Dataset records Start Marker

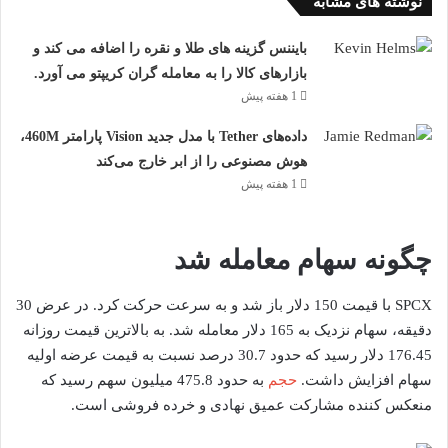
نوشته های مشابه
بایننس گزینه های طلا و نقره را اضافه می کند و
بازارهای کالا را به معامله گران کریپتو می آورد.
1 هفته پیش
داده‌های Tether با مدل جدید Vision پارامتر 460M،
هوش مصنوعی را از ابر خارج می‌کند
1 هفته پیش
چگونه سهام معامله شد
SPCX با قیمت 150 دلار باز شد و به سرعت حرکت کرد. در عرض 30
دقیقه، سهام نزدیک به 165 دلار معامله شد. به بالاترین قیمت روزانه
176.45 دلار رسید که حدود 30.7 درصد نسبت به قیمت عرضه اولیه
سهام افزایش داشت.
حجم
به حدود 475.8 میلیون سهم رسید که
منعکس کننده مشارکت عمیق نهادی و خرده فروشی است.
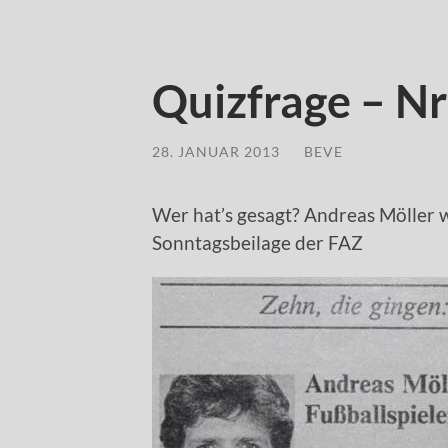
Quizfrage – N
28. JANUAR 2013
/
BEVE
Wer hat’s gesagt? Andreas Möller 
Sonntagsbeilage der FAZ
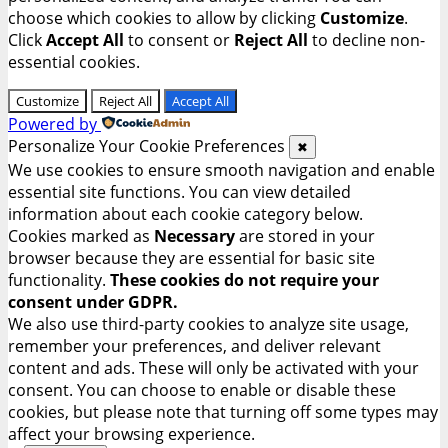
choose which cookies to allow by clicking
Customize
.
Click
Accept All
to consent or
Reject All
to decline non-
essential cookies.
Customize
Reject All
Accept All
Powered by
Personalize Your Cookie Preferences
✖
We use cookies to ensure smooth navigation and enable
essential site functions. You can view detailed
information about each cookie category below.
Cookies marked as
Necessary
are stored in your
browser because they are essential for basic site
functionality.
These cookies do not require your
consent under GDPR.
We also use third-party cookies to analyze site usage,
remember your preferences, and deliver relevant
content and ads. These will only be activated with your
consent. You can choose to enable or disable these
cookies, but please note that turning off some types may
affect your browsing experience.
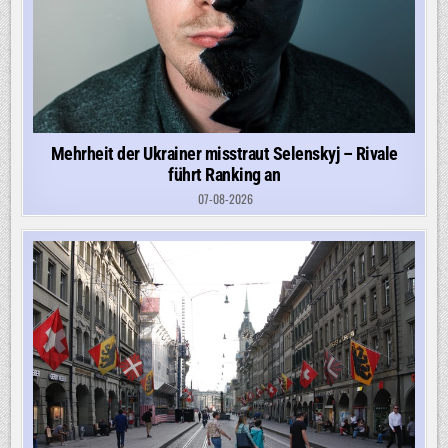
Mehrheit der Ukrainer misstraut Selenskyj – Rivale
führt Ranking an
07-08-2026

Dataset records End Marker

* _Assignment_: Output every line of text read from the rows above as a JSON list of strings, one string per line and no blank lines. Leave the pictures out of the list.

* _Task response_:
[
  "نوشته های مشابه",
  "بایننس گزینه های طلا و نقره را اضافه می کند و",
  "بازارهای کالا را به معامله گران کریپتو می آورد.",
  "1 هفته پیش",
  "داده‌های Tether با مدل جدید Vision پارامتر 460M،",
  "هوش مصنوعی را از ابر خارج می‌کند",
  "1 هفته پیش",
  "چگونه سهام معامله شد",
  "SPCX با قیمت 150 دلار باز شد و به سرعت حرکت کرد. در عرض 30",
  "دقیقه، سهام نزدیک به 165 دلار معامله شد. به بالاترین قیمت روزانه",
  "176.45 دلار رسید که حدود 30.7 درصد نسبت به قیمت عرضه اولیه",
  "سهام افزایش داشت.",
  "حجم",
  "به حدود 475.8 میلیون سهم رسید که",
  "منعکس کننده مشارکت عمیق نهادی و خرده فروشی است.",
  "Quizfrage – N",
  "28. JANUAR 2013",
  "/",
  "BEVE",
  "Wer hat’s gesagt? Andreas Möller ",
  "Sonntagsbeilage der FAZ",
  "choose which cookies to allow by clicking",
  "Customize",
  ".",
  "Click",
  "Accept All",
  "to consent or",
  "Reject All",
  "to decline non-",
  "essential cookies.",
  "Customize",
  "Reject All",
  "Accept All",
  "Powered by",
  "Personalize Your Cookie Preferences",
  "✖",
  "We use cookies to ensure smooth navigation and enable",
  "essential site functions. You can view detailed",
  "information about each cookie category below.",
  "Cookies marked as",
  "Necessary",
  "are stored in your",
  "browser because they are essential for basic site",
  "functionality.",
  "These cookies do not require your",
  "consent under GDPR.",
  "We also use third-party cookies to analyze site usage,",
  "remember your preferences, and deliver relevant",
  "content and ads. These will only be activated with your",
  "consent. You can choose to enable or disable these",
  "cookies, but please note that turning off some types may",
  "affect your browsing experience.",
  "Mehrheit der Ukrainer misstraut Selenskyj – Rivale",
  "führt Ranking an",
  "07-08-2026"
]